### EXERCISE INSTRUCTIONS
1. From the Mutt configuration notes, please extract the exact text starting with "set signature='~/.signature'" and going on through "out by you)).".
2. Shorten the paragraph of the Mutt configuration notes that opens with "The set from" to one or two sentences, keeping its main facts.
++++ DOCUMENT SEGMENT
Calmar on Mutt (for dummies or however)

Section 1 - Settings basically

Who you are (settings)

you need to tell mutt who are (in e.g. ~/.mutt/muttrc)

unmy_hdr *       # delete existing header-settings, if there are any.
my_hdr X-Homepage: http://www.calmar.ws
my_hdr X-PGP-Key: http://www.calmar.ws/calmar.asc

set from="your@email.com"
set realname="calmar"
set signature='~/.signature'

The set from="..." is needed, because that variable needs mutt to identify 'who' you are actually. (E.g. on the $index_format with switches like %F showing you the To: instead of the From: (messages sent out by you)).

Folders/Mailboxes (settings)

May have a read here first of all: Mutt Folder Wiki

My folder-configuration parts in my muttrc config file

set folder=~/.mail      # there are the mailboxes (+ / = are shortcuts for it now)
set mbox_type=mbox      # see the wiki, there are 4 to choose from.
++++++++
++++ RECORDED INFORMATION
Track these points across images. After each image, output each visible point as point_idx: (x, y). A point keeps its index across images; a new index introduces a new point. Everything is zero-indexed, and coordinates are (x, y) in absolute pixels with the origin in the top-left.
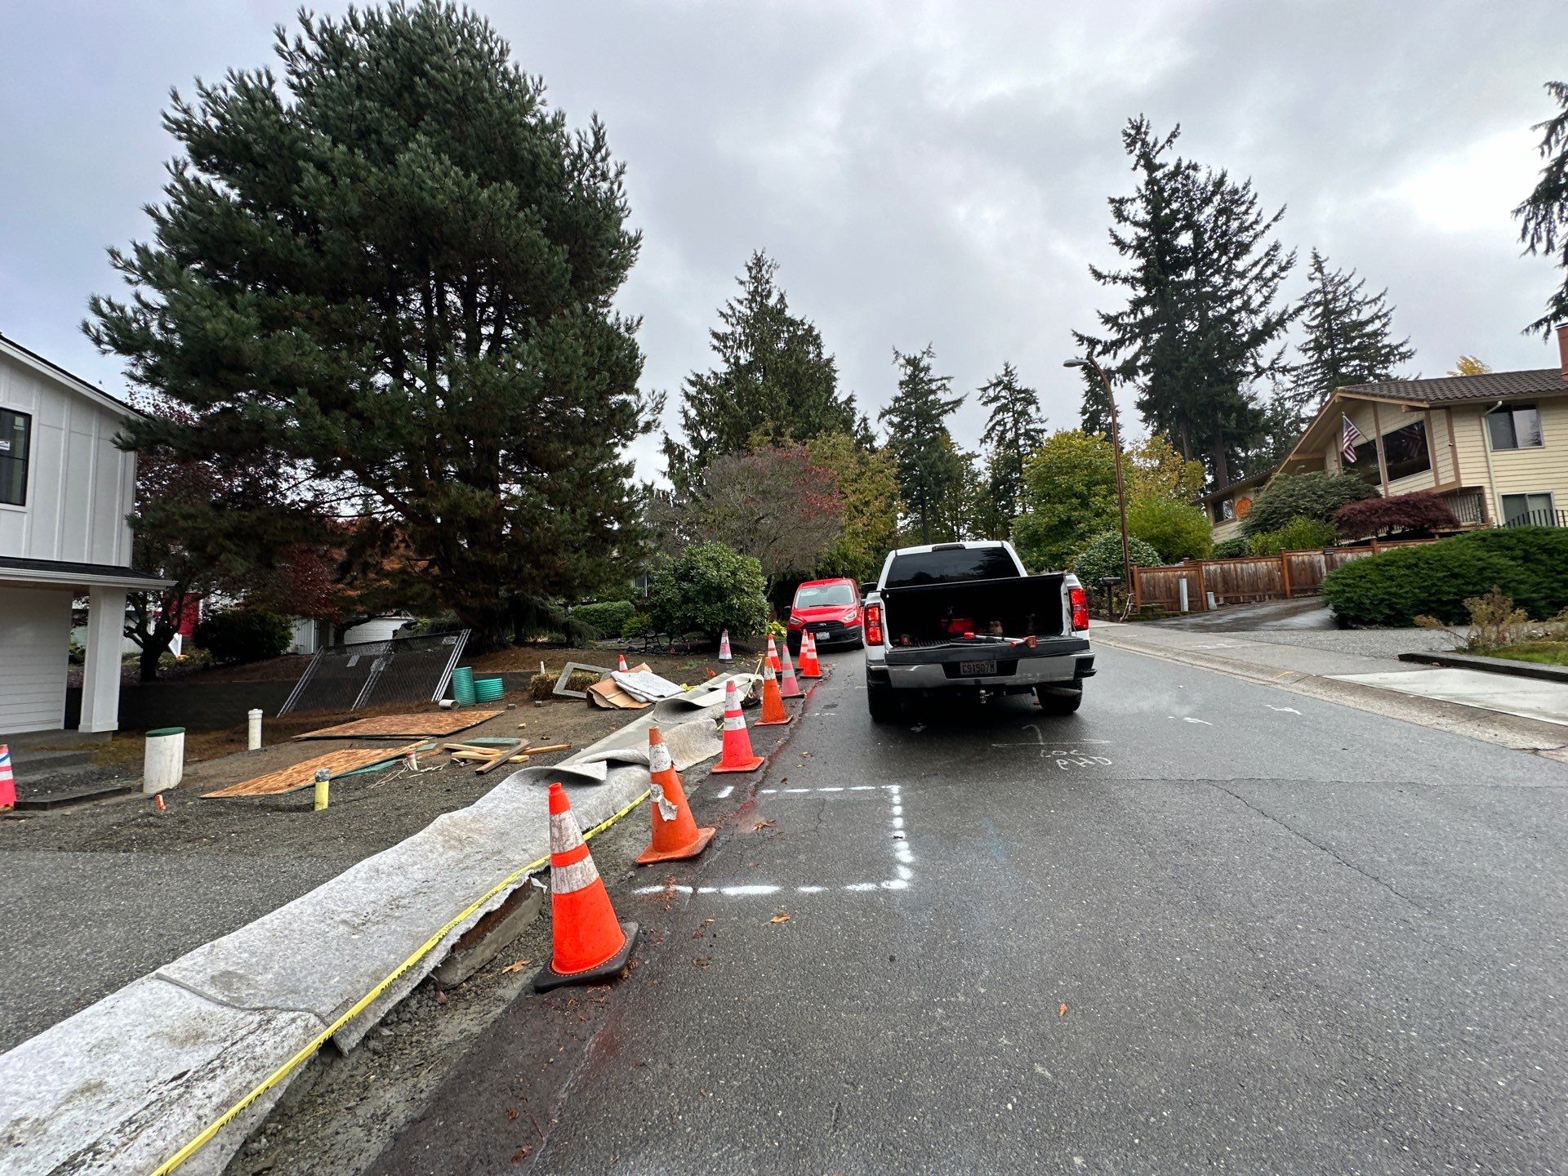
++++++++
### ANSWERS TO THE PROBLEMS
1.
set signature='~/.signature'

The set from="..." is needed, because that variable needs mutt to identify 'who' you are actually. (E.g. on the $index_format with switches like %F showing you the To: instead of the From: (messages sent out by you)).

2. Mutt needs the set from="..." variable to identify who you are. For example, in $index_format, switches such as %F rely on it to show the To: instead of the From: on messages you sent.